What to work on ->
Nothing but the text of the records belongs in your answer: repeat all of it exactly and leave out the images.

Given data ->
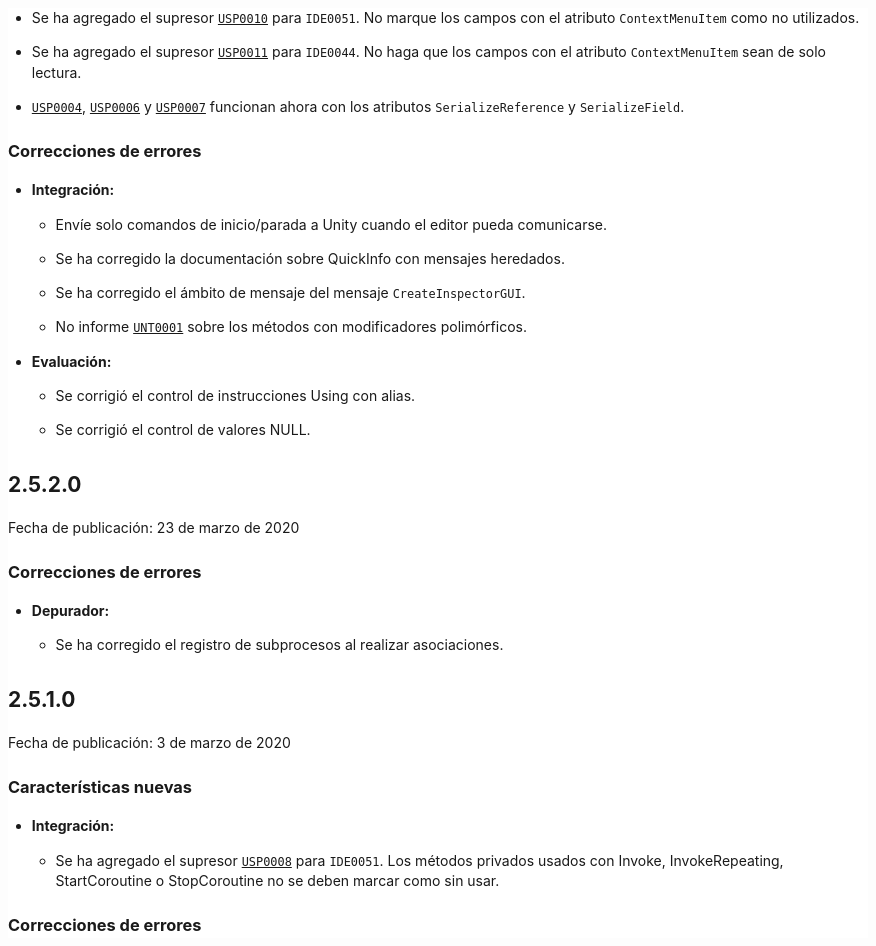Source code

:   - Se ha agregado el supresor [`USP0010`](https://github.com/microsoft/Microsoft.Unity.Analyzers/blob/main/doc/USP0010.md) para `IDE0051`. No marque los campos con el atributo `ContextMenuItem` como no utilizados.

  - Se ha agregado el supresor [`USP0011`](https://github.com/microsoft/Microsoft.Unity.Analyzers/blob/main/doc/USP0011.md) para `IDE0044`. No haga que los campos con el atributo `ContextMenuItem` sean de solo lectura.

  - [`USP0004`](https://github.com/microsoft/Microsoft.Unity.Analyzers/blob/main/doc/USP0004.md), [`USP0006`](https://github.com/microsoft/Microsoft.Unity.Analyzers/blob/main/doc/USP0006.md) y [`USP0007`](https://github.com/microsoft/Microsoft.Unity.Analyzers/blob/main/doc/USP0007.md) funcionan ahora con los atributos `SerializeReference` y `SerializeField`.

### <a name="bug-fixes"></a>Correcciones de errores

- **Integración:**

  - Envíe solo comandos de inicio/parada a Unity cuando el editor pueda comunicarse.

  - Se ha corregido la documentación sobre QuickInfo con mensajes heredados.

  - Se ha corregido el ámbito de mensaje del mensaje `CreateInspectorGUI`.

  - No informe [`UNT0001`](https://github.com/microsoft/Microsoft.Unity.Analyzers/blob/main/doc/UNT0001.md) sobre los métodos con modificadores polimórficos.

- **Evaluación:**

  - Se corrigió el control de instrucciones Using con alias.
  
  - Se corrigió el control de valores NULL.  

## <a name="2520"></a>2.5.2.0

Fecha de publicación: 23 de marzo de 2020

### <a name="bug-fixes"></a>Correcciones de errores

- **Depurador:**

  - Se ha corregido el registro de subprocesos al realizar asociaciones.

## <a name="2510"></a>2.5.1.0

Fecha de publicación: 3 de marzo de 2020

### <a name="new-features"></a>Características nuevas

- **Integración:**

  - Se ha agregado el supresor [`USP0008`](https://github.com/microsoft/Microsoft.Unity.Analyzers/blob/main/doc/USP0008.md) para `IDE0051`. Los métodos privados usados con Invoke, InvokeRepeating, StartCoroutine o StopCoroutine no se deben marcar como sin usar.

### <a name="bug-fixes"></a>Correcciones de errores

Completed task ->
Source code

:   - Se ha agregado el supresor [`USP0010`](https://github.com/microsoft/Microsoft.Unity.Analyzers/blob/main/doc/USP0010.md) para `IDE0051`. No marque los campos con el atributo `ContextMenuItem` como no utilizados.

  - Se ha agregado el supresor [`USP0011`](https://github.com/microsoft/Microsoft.Unity.Analyzers/blob/main/doc/USP0011.md) para `IDE0044`. No haga que los campos con el atributo `ContextMenuItem` sean de solo lectura.

  - [`USP0004`](https://github.com/microsoft/Microsoft.Unity.Analyzers/blob/main/doc/USP0004.md), [`USP0006`](https://github.com/microsoft/Microsoft.Unity.Analyzers/blob/main/doc/USP0006.md) y [`USP0007`](https://github.com/microsoft/Microsoft.Unity.Analyzers/blob/main/doc/USP0007.md) funcionan ahora con los atributos `SerializeReference` y `SerializeField`.

### <a name="bug-fixes"></a>Correcciones de errores

- **Integración:**

  - Envíe solo comandos de inicio/parada a Unity cuando el editor pueda comunicarse.

  - Se ha corregido la documentación sobre QuickInfo con mensajes heredados.

  - Se ha corregido el ámbito de mensaje del mensaje `CreateInspectorGUI`.

  - No informe [`UNT0001`](https://github.com/microsoft/Microsoft.Unity.Analyzers/blob/main/doc/UNT0001.md) sobre los métodos con modificadores polimórficos.

- **Evaluación:**

  - Se corrigió el control de instrucciones Using con alias.
  
  - Se corrigió el control de valores NULL.  

## <a name="2520"></a>2.5.2.0

Fecha de publicación: 23 de marzo de 2020

### <a name="bug-fixes"></a>Correcciones de errores

- **Depurador:**

  - Se ha corregido el registro de subprocesos al realizar asociaciones.

## <a name="2510"></a>2.5.1.0

Fecha de publicación: 3 de marzo de 2020

### <a name="new-features"></a>Características nuevas

- **Integración:**

  - Se ha agregado el supresor [`USP0008`](https://github.com/microsoft/Microsoft.Unity.Analyzers/blob/main/doc/USP0008.md) para `IDE0051`. Los métodos privados usados con Invoke, InvokeRepeating, StartCoroutine o StopCoroutine no se deben marcar como sin usar.

### <a name="bug-fixes"></a>Correcciones de errores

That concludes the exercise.